Bug #23459
closedSpecial case of instance types with GPU.VRAM==0 broken after #14922
Description
When you try arvados-dispatch-cloud logs a message: "BUG? insufficient resources on idle instance i-0fc6227c2bc61bbcd type g4dnxlarge for container tordo-dz642-2lr67y2o4ajwhx9: ir {VCPUs:4 RAM:17179869184 Scratch:8000000000000 GPUs:1 GPUVRAM:0 sharedVCPUUsed:false} ctrr {VCPUs:4 RAM:14405888969 Scratch:15737028608 GPUs:1 GPUVRAM:8388608000 sharedVCPUUsed:false}"
Updated by Brett Smith 28 days ago
git log -G GPUVRAM only returns commits from #14922. I think this is effectively a regression from that ticket. Since that work isn't slated to be included in 3.2.1, I think we can proceed with testing. We should just double-check that a CUDA workflow passes with a 3.2.1 release candidate.
Updated by Brett Smith 28 days ago
- Related to Feature #14922: Run multiple containers concurrently on a single cloud VM added
Updated by Brett Smith 27 days ago
· Edited
This might just be a cluster configuration issue: the software might be expecting the configured instance types to list GPUVRAM, and tordo isn't.
If that's the case, there should probably be an upgrade note about this. Even if the configuration was available before, if we're only now starting to enforce it, that's worth mentioning.
Updated by Brett Smith 27 days ago
· Edited
The command I found most helpful for getting the history here is git log -p --follow lib/dispatchcloud/container/node_size.go.
2394ebe80486c4f163ee536109f068d24e5f813c says "Handle backwards compatability CUDA->GPU in config," comments "If VRAM is unspecified for an instance type, it can't be used to reject the instance," and adds a check it.GPU.VRAM > 0 to ChooseInstanceType.
In fc698018e83e0f7258c0adc24d1c6054541a3515, the new Less and Minus functions (later renamed Accommodates and Sub in 4116ede52db4ab244620dc16636a8023b85c9384) don't have any similar guard. They expect GPUVRAM to be set.

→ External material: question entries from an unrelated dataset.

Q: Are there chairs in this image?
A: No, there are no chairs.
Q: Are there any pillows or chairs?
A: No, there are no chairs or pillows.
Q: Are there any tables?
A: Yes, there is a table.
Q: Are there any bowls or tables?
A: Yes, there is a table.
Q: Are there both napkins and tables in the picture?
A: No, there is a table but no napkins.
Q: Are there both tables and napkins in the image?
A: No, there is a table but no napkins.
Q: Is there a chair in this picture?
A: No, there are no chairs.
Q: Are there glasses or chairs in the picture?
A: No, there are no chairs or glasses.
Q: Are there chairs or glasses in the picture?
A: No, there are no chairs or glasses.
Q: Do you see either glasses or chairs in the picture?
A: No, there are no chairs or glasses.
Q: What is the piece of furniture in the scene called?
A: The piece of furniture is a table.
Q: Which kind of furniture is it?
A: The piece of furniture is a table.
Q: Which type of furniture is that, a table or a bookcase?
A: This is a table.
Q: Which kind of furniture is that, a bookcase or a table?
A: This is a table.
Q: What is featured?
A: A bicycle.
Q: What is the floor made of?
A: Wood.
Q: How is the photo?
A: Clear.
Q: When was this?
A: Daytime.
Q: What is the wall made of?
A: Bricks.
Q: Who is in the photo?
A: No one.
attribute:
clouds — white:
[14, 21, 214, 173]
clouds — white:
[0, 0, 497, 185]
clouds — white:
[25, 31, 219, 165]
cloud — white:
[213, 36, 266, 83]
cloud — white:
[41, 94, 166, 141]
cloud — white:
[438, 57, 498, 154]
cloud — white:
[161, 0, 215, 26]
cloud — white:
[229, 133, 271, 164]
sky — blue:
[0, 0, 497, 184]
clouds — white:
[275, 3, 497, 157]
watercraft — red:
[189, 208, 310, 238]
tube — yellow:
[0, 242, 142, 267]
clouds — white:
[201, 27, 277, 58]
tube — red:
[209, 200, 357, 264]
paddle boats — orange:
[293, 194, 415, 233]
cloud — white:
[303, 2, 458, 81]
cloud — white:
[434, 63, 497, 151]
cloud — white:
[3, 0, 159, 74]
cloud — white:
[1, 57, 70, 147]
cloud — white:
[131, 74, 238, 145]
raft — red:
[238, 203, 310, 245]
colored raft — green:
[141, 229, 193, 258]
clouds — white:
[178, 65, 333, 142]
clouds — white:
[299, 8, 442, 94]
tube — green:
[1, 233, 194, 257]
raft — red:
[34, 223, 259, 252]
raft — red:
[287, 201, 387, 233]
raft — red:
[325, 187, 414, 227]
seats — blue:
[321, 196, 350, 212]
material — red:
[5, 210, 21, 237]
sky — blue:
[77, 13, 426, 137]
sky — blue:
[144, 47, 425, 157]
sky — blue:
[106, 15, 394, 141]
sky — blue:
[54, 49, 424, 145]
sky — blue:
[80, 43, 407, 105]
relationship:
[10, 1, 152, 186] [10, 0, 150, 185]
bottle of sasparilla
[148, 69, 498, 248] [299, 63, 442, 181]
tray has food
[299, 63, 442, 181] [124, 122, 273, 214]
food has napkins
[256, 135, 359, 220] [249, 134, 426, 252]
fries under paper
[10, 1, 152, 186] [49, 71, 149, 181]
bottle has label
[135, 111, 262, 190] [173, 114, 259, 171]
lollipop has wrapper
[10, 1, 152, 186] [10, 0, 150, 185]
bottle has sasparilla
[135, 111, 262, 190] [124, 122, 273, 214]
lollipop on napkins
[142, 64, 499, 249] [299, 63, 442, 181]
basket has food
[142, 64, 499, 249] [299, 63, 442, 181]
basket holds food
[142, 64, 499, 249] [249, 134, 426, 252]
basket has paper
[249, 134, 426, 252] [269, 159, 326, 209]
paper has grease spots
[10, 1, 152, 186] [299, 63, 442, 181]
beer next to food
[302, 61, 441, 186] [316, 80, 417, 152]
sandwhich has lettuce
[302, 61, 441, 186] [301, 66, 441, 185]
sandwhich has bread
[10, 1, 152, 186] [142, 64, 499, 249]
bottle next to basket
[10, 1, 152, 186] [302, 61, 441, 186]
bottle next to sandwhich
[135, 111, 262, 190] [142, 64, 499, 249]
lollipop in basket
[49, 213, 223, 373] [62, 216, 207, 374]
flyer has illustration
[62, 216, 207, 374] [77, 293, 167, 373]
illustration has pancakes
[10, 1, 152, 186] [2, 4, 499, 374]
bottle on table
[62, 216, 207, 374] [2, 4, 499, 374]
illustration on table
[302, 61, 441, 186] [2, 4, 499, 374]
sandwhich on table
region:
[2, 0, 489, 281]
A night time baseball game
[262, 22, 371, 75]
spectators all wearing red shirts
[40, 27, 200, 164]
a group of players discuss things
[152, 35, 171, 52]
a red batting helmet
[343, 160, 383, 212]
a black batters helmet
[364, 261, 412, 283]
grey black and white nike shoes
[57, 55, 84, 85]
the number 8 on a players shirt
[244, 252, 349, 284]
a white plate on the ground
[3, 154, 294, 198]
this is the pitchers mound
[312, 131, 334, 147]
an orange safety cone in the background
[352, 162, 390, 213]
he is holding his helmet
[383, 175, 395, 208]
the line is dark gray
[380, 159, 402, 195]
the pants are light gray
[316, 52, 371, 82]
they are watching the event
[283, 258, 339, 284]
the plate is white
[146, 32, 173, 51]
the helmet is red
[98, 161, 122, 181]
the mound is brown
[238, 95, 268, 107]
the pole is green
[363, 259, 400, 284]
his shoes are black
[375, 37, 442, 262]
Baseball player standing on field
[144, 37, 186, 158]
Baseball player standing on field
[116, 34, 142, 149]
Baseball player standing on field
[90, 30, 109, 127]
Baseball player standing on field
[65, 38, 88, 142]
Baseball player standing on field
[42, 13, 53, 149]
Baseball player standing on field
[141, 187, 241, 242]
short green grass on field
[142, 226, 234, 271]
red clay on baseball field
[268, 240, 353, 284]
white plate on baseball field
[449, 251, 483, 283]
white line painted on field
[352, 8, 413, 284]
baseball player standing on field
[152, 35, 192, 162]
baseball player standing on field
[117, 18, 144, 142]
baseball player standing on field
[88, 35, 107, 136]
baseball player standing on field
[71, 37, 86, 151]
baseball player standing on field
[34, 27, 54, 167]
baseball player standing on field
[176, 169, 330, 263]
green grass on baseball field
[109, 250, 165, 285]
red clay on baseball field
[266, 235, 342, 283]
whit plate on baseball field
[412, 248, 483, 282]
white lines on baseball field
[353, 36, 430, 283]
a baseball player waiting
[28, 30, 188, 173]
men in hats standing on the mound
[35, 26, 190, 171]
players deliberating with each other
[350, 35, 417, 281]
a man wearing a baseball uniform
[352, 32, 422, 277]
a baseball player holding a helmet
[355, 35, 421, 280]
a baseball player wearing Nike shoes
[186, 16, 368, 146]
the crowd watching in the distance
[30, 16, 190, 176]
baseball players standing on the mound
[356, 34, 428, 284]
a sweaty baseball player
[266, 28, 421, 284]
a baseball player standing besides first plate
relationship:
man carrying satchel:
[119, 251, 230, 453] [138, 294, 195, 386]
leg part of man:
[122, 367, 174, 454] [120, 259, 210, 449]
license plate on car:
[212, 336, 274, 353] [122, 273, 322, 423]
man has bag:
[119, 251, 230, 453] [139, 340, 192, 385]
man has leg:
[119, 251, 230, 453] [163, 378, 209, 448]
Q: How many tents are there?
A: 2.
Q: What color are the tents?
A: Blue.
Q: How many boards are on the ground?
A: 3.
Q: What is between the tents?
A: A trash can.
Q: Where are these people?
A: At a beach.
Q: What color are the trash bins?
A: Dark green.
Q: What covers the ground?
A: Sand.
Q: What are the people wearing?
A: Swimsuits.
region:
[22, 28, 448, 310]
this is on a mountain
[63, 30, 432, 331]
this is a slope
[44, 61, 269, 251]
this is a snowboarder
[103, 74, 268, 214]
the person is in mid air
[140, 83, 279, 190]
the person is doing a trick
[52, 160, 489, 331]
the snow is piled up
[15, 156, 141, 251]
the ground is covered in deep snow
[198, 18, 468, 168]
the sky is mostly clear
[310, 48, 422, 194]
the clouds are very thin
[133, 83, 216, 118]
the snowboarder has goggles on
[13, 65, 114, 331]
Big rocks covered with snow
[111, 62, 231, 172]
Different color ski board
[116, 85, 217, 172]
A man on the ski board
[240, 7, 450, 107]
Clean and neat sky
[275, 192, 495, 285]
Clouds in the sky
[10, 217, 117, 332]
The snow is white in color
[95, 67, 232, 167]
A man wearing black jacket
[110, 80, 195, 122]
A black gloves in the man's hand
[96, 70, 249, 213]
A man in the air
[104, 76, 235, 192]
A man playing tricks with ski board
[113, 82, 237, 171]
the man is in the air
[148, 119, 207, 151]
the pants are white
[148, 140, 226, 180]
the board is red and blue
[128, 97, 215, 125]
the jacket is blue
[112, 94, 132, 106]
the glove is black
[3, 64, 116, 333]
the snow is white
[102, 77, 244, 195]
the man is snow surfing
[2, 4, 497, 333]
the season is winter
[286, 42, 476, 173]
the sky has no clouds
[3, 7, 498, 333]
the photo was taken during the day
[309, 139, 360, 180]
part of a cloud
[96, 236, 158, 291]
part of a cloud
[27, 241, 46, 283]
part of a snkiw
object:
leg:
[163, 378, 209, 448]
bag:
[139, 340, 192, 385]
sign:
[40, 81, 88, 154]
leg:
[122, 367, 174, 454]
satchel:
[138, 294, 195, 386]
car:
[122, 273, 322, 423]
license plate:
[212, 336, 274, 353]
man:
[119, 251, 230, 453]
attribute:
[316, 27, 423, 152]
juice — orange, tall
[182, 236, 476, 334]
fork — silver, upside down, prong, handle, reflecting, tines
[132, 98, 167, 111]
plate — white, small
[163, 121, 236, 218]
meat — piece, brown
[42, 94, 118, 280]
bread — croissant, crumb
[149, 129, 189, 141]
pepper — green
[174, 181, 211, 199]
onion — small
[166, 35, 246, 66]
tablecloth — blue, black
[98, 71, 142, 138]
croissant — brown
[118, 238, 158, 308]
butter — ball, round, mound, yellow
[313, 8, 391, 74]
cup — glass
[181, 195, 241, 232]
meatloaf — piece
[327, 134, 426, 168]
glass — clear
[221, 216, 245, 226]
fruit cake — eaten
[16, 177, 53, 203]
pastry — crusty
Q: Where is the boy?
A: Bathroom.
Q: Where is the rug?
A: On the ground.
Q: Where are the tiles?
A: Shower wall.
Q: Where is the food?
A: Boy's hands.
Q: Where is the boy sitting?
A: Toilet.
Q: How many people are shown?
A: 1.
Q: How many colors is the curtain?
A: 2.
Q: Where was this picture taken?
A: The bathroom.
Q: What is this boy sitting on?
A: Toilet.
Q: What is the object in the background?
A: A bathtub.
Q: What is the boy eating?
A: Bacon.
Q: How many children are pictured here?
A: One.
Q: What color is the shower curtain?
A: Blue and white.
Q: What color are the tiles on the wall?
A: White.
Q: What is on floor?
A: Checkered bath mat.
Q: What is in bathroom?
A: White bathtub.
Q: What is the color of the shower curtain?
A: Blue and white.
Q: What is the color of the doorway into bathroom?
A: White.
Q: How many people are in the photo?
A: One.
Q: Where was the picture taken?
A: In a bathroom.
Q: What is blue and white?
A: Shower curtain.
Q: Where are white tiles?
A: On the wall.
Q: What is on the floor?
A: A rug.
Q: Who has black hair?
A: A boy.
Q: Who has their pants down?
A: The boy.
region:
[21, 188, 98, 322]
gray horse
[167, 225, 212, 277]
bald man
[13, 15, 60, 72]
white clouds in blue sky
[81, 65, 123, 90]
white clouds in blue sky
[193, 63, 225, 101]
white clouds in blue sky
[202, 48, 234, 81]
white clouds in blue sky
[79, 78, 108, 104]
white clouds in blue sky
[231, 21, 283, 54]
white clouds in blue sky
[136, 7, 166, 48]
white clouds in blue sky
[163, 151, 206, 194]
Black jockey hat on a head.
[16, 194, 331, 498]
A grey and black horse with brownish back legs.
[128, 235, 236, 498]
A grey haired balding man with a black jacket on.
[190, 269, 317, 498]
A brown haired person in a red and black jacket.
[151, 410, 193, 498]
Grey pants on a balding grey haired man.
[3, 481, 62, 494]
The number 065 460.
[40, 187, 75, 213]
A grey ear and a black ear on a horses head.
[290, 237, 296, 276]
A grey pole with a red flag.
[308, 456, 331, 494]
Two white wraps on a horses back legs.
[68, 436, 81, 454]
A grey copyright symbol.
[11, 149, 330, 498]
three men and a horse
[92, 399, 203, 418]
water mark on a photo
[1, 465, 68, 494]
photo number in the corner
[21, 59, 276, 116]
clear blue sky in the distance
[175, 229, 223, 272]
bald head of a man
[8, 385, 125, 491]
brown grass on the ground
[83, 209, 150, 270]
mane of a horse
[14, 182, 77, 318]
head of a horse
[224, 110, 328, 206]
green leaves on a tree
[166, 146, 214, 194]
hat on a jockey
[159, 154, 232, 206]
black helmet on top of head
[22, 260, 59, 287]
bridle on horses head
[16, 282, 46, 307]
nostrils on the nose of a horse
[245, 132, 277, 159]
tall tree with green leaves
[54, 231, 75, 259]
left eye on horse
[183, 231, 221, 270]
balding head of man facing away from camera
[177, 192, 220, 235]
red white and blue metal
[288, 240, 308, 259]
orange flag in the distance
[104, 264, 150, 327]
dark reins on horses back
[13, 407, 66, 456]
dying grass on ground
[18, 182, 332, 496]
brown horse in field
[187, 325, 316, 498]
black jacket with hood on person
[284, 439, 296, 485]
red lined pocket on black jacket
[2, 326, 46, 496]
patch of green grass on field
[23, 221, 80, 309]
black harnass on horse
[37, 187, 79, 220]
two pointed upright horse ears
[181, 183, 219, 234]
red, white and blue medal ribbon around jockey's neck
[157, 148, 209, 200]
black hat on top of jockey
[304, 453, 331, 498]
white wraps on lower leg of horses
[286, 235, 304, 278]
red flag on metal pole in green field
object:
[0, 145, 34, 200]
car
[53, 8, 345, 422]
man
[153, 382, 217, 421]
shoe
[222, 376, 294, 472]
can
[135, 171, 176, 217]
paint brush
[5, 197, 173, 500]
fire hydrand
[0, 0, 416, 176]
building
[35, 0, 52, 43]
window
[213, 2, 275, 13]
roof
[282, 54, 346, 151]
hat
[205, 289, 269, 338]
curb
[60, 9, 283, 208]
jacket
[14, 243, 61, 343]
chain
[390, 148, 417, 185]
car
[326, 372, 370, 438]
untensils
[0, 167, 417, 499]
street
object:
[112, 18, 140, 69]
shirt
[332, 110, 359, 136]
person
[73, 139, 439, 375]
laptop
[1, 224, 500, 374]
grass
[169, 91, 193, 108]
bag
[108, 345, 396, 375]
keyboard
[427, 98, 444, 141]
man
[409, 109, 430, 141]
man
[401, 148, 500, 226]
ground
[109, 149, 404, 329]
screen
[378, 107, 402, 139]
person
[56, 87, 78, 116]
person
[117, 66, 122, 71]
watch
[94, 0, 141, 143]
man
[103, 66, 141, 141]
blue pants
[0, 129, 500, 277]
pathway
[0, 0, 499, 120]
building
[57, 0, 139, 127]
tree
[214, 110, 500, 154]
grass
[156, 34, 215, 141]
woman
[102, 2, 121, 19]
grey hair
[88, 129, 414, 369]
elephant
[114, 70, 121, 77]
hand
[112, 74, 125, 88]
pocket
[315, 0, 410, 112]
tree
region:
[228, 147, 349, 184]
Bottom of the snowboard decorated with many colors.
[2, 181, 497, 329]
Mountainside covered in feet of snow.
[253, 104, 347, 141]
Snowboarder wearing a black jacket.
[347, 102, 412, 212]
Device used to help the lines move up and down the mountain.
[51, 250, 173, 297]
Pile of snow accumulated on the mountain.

So when we call ChooseInstanceType, it's willing to select a type with GPUVRAM ⩵ 0, but then later on Accommodates says no, that type can't accommodate this container request. That's the inconsistency that leads to the "BUG?" log.
Now the question is what should we do about it. The simplest thing would be to document that you must set GPU.VRAM in your instance types now.
We could add code to Accommodates and Sub to deal with the case of GPUVRAM ⩵ 0. But then that kind of undermines the container sharing efforts we're building towards. I'm not sure we should.
Updated by Brett Smith 27 days ago
- Subject changed from Can't run CUDA containers on tordo because of insufficient GPUVRAM to Special case of instance types with GPU.VRAM==0 broken after #14922
Updated by Brett Smith 27 days ago
- Related to Feature #21926: AMD ROCm GPU support added
Updated by Brett Smith 27 days ago
I will sleep on it but right now I'm leaning towards removing the special case and support for the old CUDA configuration sections anyway. We added the GPU configuration in Arvados 3.1.0 and wrote in the upgrade note:
Admins are advised to update the configuration file as the legacy field will be removed in a future version.
It's been about a year so I feel pretty okay doing that now.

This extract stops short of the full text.